A Evry, le procès des 5 000 voitures-épaves potentiellement dangereuses

 En enquêtant sur de simples vols de voitures, les gendarmes ont mis au jour une tentaculaire escroquerie impliquant des garagistes et des experts automobiles peu scrupuleux qui remettaient sur nos routes des véhicules potentiellement dangereux.
En enquêtant sur de simples vols de voitures, les gendarmes ont mis au jour une tentaculaire escroquerie impliquant des garagistes et des experts automobiles peu scrupuleux qui remettaient sur nos routes des véhicules potentiellement dangereux. (DR.)

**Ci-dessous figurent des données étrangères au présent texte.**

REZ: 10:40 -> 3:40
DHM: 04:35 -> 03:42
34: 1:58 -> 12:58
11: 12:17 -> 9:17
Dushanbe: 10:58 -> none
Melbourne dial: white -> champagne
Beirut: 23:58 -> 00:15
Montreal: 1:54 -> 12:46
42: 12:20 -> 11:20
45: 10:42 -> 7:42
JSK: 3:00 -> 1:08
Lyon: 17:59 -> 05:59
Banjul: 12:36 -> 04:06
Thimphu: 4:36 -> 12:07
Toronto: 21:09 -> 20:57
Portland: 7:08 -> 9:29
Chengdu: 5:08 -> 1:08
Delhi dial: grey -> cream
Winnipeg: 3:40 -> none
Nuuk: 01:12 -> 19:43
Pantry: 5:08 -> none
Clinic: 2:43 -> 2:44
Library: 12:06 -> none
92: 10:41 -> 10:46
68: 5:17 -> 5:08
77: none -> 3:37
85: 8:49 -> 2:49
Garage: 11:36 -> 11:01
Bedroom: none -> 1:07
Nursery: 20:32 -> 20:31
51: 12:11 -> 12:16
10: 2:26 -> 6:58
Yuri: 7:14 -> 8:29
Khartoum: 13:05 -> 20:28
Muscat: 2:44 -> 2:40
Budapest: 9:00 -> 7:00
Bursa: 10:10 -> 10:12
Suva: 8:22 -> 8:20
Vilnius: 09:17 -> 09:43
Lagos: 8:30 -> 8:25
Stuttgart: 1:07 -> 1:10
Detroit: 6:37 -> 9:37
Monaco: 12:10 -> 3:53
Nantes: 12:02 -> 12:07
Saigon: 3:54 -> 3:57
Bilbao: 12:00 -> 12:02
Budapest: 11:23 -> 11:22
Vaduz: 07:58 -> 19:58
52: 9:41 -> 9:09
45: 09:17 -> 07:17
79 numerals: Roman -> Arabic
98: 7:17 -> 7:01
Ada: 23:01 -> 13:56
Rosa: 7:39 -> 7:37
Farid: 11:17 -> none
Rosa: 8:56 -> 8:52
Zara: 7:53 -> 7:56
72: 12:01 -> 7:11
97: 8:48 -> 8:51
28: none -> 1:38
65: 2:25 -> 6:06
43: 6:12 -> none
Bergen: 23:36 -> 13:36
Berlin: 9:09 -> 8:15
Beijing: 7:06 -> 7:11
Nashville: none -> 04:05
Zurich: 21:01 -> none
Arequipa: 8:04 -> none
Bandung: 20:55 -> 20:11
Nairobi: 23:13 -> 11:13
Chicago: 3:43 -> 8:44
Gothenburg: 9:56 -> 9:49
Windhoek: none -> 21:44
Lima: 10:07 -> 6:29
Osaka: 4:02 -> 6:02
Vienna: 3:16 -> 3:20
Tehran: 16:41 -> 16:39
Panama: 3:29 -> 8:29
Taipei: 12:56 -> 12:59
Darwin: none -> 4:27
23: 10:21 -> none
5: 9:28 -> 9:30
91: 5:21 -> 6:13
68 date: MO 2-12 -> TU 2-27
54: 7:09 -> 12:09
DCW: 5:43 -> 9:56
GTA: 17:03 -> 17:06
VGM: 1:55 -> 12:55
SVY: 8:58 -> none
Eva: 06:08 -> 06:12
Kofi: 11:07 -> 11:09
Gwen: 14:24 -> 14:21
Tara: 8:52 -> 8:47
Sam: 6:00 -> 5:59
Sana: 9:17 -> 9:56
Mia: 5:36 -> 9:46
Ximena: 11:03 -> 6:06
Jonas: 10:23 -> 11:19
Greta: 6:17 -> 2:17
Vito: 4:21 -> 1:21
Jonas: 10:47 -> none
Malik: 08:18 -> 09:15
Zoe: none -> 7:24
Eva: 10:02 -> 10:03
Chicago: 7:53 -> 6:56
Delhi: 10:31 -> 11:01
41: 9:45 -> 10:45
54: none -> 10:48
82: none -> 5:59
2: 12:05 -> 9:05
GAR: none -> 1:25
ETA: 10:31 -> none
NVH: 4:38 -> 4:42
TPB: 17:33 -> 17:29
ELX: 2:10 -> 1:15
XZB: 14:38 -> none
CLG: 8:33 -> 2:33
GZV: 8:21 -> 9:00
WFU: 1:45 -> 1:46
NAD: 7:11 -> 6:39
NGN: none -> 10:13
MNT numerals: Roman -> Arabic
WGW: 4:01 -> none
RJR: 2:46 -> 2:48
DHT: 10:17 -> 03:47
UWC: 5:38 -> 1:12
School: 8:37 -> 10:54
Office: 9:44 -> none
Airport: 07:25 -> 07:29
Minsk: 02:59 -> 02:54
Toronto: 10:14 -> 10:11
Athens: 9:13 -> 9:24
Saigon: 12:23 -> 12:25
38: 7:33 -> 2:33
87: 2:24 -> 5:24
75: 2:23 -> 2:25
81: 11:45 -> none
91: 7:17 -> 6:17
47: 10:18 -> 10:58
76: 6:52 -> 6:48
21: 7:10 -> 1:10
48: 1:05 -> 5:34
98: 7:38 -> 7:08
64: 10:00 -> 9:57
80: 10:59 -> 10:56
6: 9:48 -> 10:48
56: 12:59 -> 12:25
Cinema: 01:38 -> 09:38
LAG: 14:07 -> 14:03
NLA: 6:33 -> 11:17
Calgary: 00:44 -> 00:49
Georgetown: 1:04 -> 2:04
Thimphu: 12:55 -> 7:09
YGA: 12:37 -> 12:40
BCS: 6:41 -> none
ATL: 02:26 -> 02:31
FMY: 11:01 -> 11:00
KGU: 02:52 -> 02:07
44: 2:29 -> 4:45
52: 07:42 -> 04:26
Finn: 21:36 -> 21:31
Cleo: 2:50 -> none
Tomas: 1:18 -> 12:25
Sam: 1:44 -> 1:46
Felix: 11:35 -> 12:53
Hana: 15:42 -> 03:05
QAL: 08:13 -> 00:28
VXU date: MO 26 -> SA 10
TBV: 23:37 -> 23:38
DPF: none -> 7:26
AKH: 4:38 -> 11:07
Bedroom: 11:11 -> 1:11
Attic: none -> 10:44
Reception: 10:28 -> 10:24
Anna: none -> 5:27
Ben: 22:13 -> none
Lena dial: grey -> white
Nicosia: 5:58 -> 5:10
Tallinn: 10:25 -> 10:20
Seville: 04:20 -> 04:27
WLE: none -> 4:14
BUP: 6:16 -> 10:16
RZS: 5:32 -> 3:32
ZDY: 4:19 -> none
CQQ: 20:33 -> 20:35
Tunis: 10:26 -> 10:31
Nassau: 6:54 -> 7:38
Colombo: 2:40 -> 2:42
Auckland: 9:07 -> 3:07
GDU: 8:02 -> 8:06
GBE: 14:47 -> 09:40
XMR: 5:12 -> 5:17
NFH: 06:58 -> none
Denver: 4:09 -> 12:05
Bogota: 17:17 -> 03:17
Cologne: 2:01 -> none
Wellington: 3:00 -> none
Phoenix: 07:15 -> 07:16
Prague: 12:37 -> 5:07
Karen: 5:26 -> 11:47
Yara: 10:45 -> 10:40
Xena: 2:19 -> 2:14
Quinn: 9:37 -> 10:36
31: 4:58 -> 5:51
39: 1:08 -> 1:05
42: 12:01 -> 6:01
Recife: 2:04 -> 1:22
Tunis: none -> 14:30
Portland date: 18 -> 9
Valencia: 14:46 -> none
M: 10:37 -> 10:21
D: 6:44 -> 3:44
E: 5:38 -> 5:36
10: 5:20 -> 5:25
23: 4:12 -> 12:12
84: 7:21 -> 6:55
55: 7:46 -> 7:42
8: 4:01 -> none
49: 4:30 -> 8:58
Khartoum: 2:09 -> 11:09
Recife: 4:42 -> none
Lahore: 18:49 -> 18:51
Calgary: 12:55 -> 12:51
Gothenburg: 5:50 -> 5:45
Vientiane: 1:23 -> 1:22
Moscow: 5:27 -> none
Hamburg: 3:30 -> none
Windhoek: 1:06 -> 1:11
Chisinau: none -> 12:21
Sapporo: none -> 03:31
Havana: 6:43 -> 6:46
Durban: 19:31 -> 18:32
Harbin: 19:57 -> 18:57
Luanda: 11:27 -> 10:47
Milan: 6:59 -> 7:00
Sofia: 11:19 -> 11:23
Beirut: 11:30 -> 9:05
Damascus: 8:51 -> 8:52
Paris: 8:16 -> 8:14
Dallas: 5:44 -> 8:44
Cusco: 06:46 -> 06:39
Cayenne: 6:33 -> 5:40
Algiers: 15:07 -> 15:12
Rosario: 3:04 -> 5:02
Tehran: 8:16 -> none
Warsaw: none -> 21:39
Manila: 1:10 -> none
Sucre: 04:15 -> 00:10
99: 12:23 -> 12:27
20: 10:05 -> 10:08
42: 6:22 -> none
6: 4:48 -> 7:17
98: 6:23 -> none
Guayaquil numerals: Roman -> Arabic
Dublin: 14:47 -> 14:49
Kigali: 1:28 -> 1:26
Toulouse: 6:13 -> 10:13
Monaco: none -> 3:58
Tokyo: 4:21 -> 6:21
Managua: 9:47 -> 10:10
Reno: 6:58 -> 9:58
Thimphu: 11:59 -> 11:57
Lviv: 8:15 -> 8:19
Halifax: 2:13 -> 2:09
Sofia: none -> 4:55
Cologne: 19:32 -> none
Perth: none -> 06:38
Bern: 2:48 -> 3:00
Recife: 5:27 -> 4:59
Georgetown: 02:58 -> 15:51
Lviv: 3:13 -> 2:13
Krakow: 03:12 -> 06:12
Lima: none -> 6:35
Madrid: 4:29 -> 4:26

    C'est un procès hors-norme qui doit s'ouvrir ce mardi au tribunal correctionnel d'Evry : une escroquerie aux expertises portant sur plus de 5 000 voitures d'occasion gravement accidentées et potentiellement dangereuses, mais remises en circulation frauduleusement.

    L'enquête a démarré par une plainte auprès de la gendarmerie de l'Essonne, mais les véhicules se sont écoulés un peu partout en France. Et seulement une trentaine des propriétaires de ces voitures épaves seront présents à l'audience. «C'est pour cela que le procès devrait être renvoyé, pour permettre à toutes les victimes de se porter partie civile », témoigne un magistrat.

    Un retour à l'instruction qui n'arrange pas les affaires des victimes. «Ma cliente a besoin de son véhicule pour travailler, mais il est immobilisé depuis septembre, soupire une avocate de partie civile. Elle n'a pas été indemnisée et elle doit s'organiser chaque jour pour ses déplacements. »

    Le procédé des experts et des garagistes soupçonnés de cette fraude était simple : lorsque les voitures sont gravement accidentées et que les réparations nécessaires à sa remise en état sont supérieures au prix de vente de la voiture, l'assuré est remboursé du prix de son véhicule qui est, lui, bloqué. Ces épaves sont ensuite revendues à très bas prix aux garagistes. Ces derniers doivent effectuer des réparations avec du matériel neuf et un expert doit passer pour vérifier que tout est conforme avant de remettre la voiture en vente, mais avec une mention spécifiant que le véhicule a subi des dommages.

    Là, les experts présumés véreux et dont la réputation se transmettait entre garagistes peu scrupuleux, ne passaient pas forcément vérifier que les véhicules étaient remis en état. Ils percevaient des dessous-de-table en contrepartie. «Jusqu'à 1 000€ au lieu de 200 ou 300 €, sans même se déplacer par exemple », témoigne une source proche de l'enquête.

    Les garagistes, eux, récupéraient des pièces volées ou d'occasion, des airbags, ou tout un système de direction, au lieu d'acheter chez les constructeurs ces éléments à remplacer sur les épaves. Enfin, les voitures n'étaient pas forcément vendues avec la mention de leur accident préalable.

    «Des garagistes récupéraient des voitures accidentées valant 30 000 € pour seulement 4 000 € car elles étaient considérées comme des épaves, et avec 3 000€ de réparation, elles étaient remises en vente à un prix avoisinant sa valeur d'origine », souligne un avocat de partie civile. «Il n'y a pas forcément rupture de sécurité, avance pour sa part Me Yassine Yakouti qui défend un garagiste mis en cause dans ce dossier. Au-delà de mon client, il faut nettoyer les écuries d'Augias de ce milieu-là. »

    Dans son viseur, les experts censés être impartiaux mais travaillant avec les assurances. Deux associations représentant les experts en automobile se sont aussi portées partie civile. Du côté des mis en cause, de nombreux garages ont déposé le bilan après le début de l'enquête commencée durant l'hiver 2014-2015.